<<<<
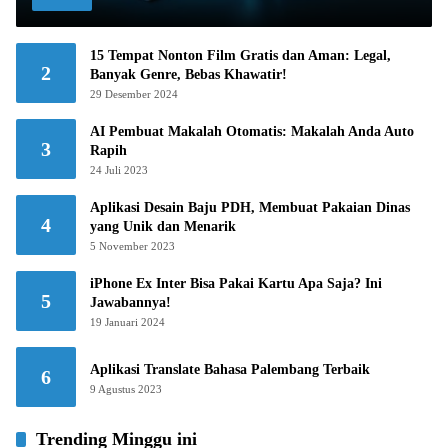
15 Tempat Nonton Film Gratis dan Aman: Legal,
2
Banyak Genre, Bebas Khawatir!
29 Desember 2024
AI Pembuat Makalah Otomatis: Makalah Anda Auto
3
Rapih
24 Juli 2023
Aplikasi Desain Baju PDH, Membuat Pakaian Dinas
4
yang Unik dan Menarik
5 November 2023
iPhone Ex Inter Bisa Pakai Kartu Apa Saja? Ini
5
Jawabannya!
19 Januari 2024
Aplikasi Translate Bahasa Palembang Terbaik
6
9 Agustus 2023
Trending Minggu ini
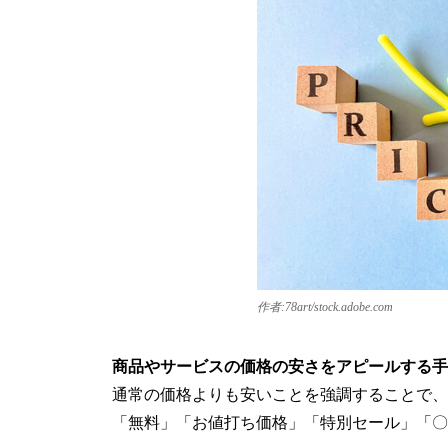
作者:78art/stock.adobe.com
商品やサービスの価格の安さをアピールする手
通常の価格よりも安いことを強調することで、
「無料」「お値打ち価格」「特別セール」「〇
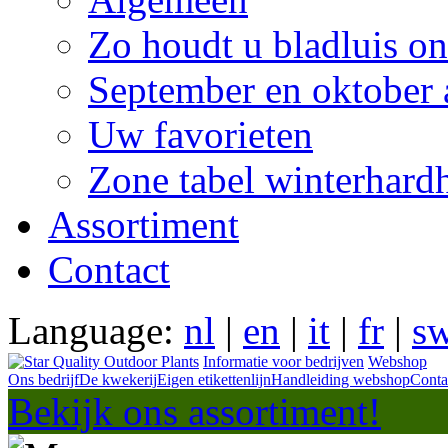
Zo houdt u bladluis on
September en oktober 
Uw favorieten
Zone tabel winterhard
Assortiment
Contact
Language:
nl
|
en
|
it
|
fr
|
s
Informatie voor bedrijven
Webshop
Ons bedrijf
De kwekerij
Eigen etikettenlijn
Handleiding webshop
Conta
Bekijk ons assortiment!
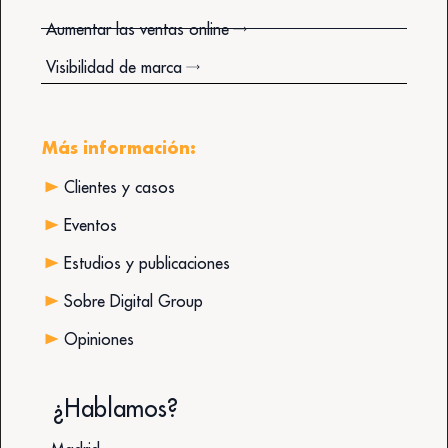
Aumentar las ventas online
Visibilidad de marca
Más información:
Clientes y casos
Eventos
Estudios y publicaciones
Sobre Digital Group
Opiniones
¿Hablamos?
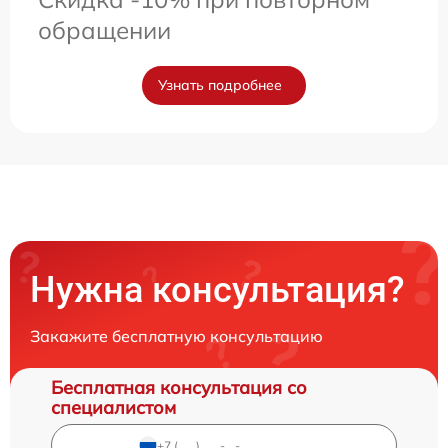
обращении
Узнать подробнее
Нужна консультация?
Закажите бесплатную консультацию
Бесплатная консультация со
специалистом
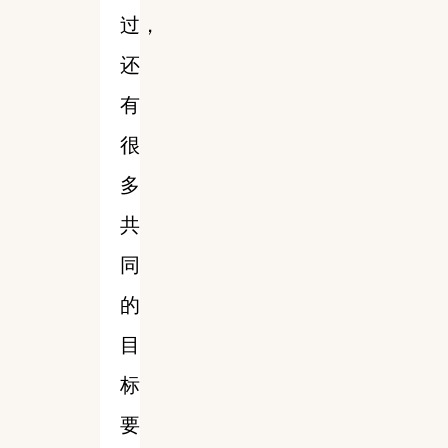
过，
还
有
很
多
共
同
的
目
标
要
>>>>
*Exercise description:* Copy all the entries word for word. Omit any pictures.

*Output of the task:*
15 Tempat Nonton Film Gratis dan Aman: Legal,
2
Banyak Genre, Bebas Khawatir!
29 Desember 2024
AI Pembuat Makalah Otomatis: Makalah Anda Auto
3
Rapih
24 Juli 2023
Aplikasi Desain Baju PDH, Membuat Pakaian Dinas
4
yang Unik dan Menarik
5 November 2023
iPhone Ex Inter Bisa Pakai Kartu Apa Saja? Ini
5
Jawabannya!
19 Januari 2024
Aplikasi Translate Bahasa Palembang Terbaik
6
9 Agustus 2023
Trending Minggu ini
作者:78art/stock.adobe.com
商品やサービスの価格の安さをアピールする手
通常の価格よりも安いことを強調することで、
「無料」「お値打ち価格」「特別セール」「〇
Zo houdt u bladluis on
September en oktober 
Uw favorieten
Zone tabel winterhard
Assortiment
Contact
Language:
nl
|
en
|
it
|
fr
|
s
Informatie voor bedrijven
Webshop
Ons bedrijf
De kwekerij
Eigen etikettenlijn
Handleiding webshop
Conta
Bekijk ons assortiment!
Aumentar las ventas online
Visibilidad de marca
Más información:
Clientes y casos
Eventos
Estudios y publicaciones
Sobre Digital Group
Opiniones
¿Hablamos?
обращении
Узнать подробнее
Нужна консультация?
Закажите бесплатную консультацию
Бесплатная консультация со
специалистом
过，
还
有
很
多
共
同
的
目
标
要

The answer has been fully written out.